C’est à une folle et riche (pour ses enseignements historiques, pour la culture, religieuse notamment, que possède son auteur) aventure à laquelle nous convie Joseph Macé-Scaron : le voyage initiatique du marchand d’art Simon Lagide, parti recherché un tableau, puis une icône, et enfin un manuscrit à travers plusieurs villes de la vieille Europe. Dans un monde sous l’emprise de puissances maléfiques, où « le réel adhère à l’irréel », sa quête fantastique -et poétique- prend des allures de thriller métaphysique. Rapidement opposé à son employeur, le milliardaire terrible Karl Bartels-Bauman (« l’homme qui dispose de suffisamment d’argent pour ne plus avoir besoin d’un nom »), mais pris dans des événements auxquels il ne peut résister, Simon poursuit (au moins autant qu’on le poursuit) son chemin vers la Vérité.

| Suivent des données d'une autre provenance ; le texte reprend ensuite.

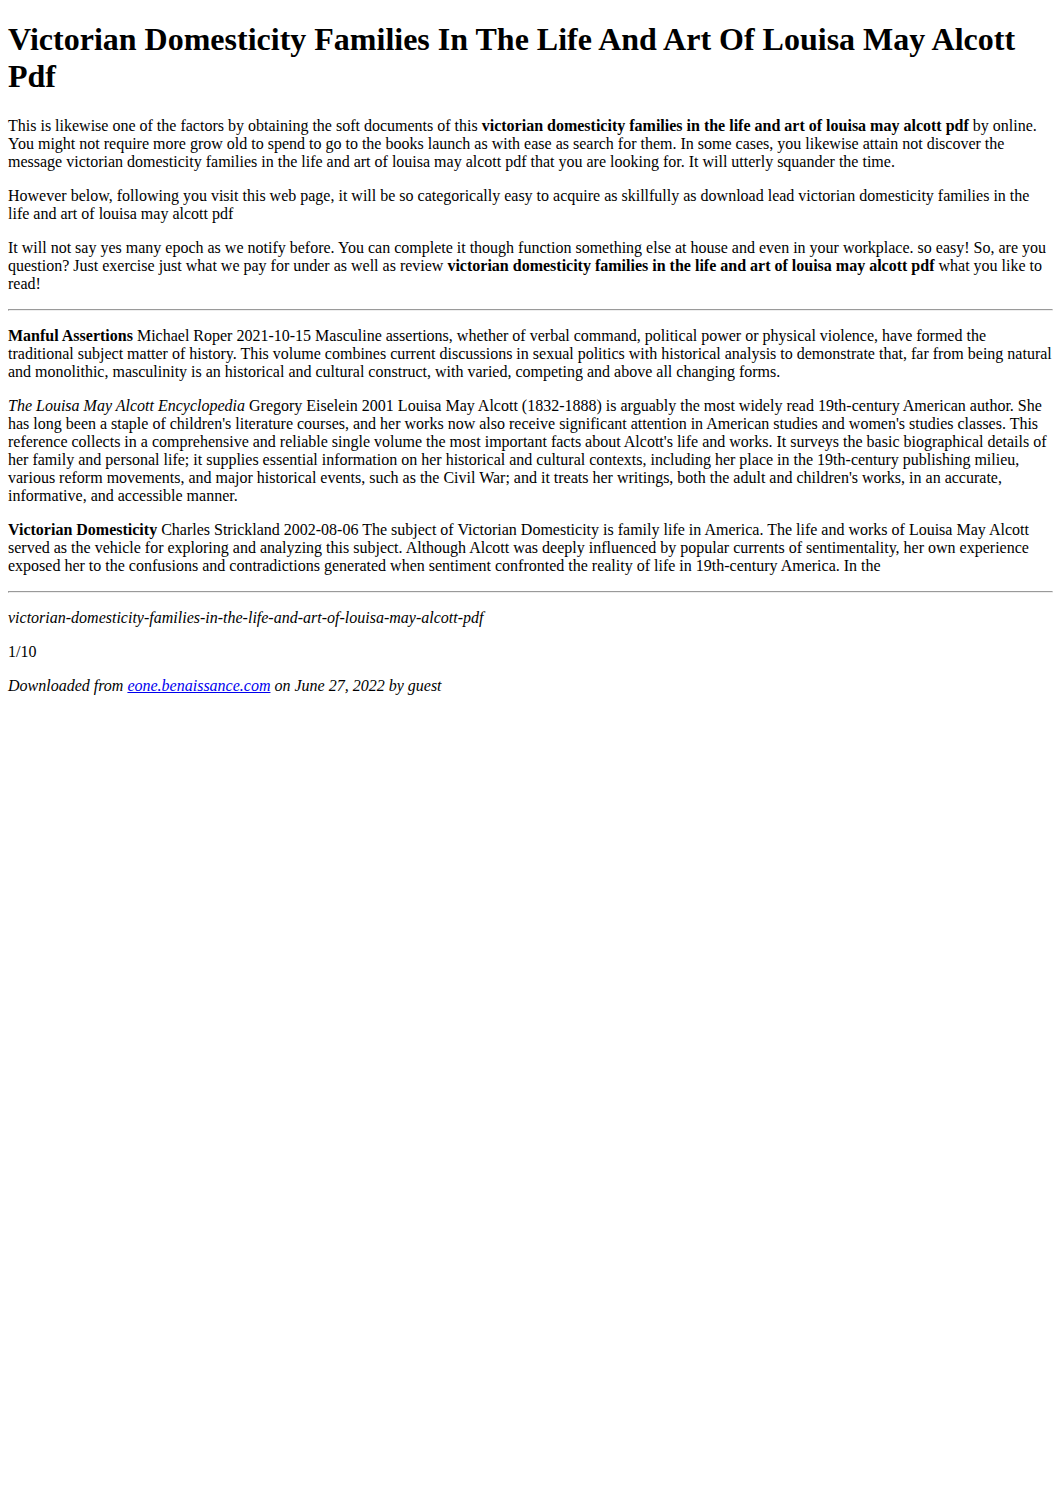Victorian Domesticity Families In The Life And Art Of Louisa May Alcott Pdf
This is likewise one of the factors by obtaining the soft documents of this victorian domesticity families in the life and art of louisa may alcott pdf by online. You might not require more grow old to spend to go to the books launch as with ease as search for them. In some cases, you likewise attain not discover the message victorian domesticity families in the life and art of louisa may alcott pdf that you are looking for. It will utterly squander the time.
However below, following you visit this web page, it will be so categorically easy to acquire as skillfully as download lead victorian domesticity families in the life and art of louisa may alcott pdf
It will not say yes many epoch as we notify before. You can complete it though function something else at house and even in your workplace. so easy! So, are you question? Just exercise just what we pay for under as well as review victorian domesticity families in the life and art of louisa may alcott pdf what you like to read!
Manful Assertions Michael Roper 2021-10-15 Masculine assertions, whether of verbal command, political power or physical violence, have formed the traditional subject matter of history. This volume combines current discussions in sexual politics with historical analysis to demonstrate that, far from being natural and monolithic, masculinity is an historical and cultural construct, with varied, competing and above all changing forms.
The Louisa May Alcott Encyclopedia Gregory Eiselein 2001 Louisa May Alcott (1832-1888) is arguably the most widely read 19th-century American author. She has long been a staple of children's literature courses, and her works now also receive significant attention in American studies and women's studies classes. This reference collects in a comprehensive and reliable single volume the most important facts about Alcott's life and works. It surveys the basic biographical details of her family and personal life; it supplies essential information on her historical and cultural contexts, including her place in the 19th-century publishing milieu, various reform movements, and major historical events, such as the Civil War; and it treats her writings, both the adult and children's works, in an accurate, informative, and accessible manner.
Victorian Domesticity Charles Strickland 2002-08-06 The subject of Victorian Domesticity is family life in America. The life and works of Louisa May Alcott served as the vehicle for exploring and analyzing this subject. Although Alcott was deeply influenced by popular currents of sentimentality, her own experience exposed her to the confusions and contradictions generated when sentiment confronted the reality of life in 19th-century America. In the
victorian-domesticity-families-in-the-life-and-art-of-louisa-may-alcott-pdf
1/10
Downloaded from eone.benaissance.com on June 27, 2022 by guest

Car qui se trouve réellement au centre de cette « manipulation » ? Qui s’affronte à qui dans ces pages écrites avec l’élégance d’un épéiste, et ponctuées de rencontres derrière lesquelles se dessine le destin des peuples. Ainsi en est-il de la centrale Allemagne et de « ces âmes germaniques (qui) s’abandonnent à n’importe quel espoir de triomphe qui leur assure l’enthousiasme, l’effusion et la soif de conquête ». On comprend mieux dès lors la métaphore et l’importance du duel dans une Europe qui tire si peu profit des enseignements de son Histoire, maintenant qu’elle s’est résolument tournée vers un avenir où la tradition est évacuée.
« L’infini, écrit l’auteur, ne peut pas trouver sa place dans du fini ». C’est pourtant une place de choix que lui réserve Joseph Macé-Scaron dans son roman. De même, il pourrait se placer, pour le jeu qu’il entretient tout au long de son récit, sous l’égide de Schiller, qui savait que « l’homme ne joue que là où dans la pleine acceptation de ce mot il est homme, et il n’est tout à fait homme que là où il joue ». Car du début de l’intrigue jusqu’au jour du Jugement -qui intervient lors du dévoilement de la société secrète qu’il met en scène-, épilogue de cette grande histoire, l’auteur aura éclairé nos consciences prisonnières des temps obscurs que nous vivons.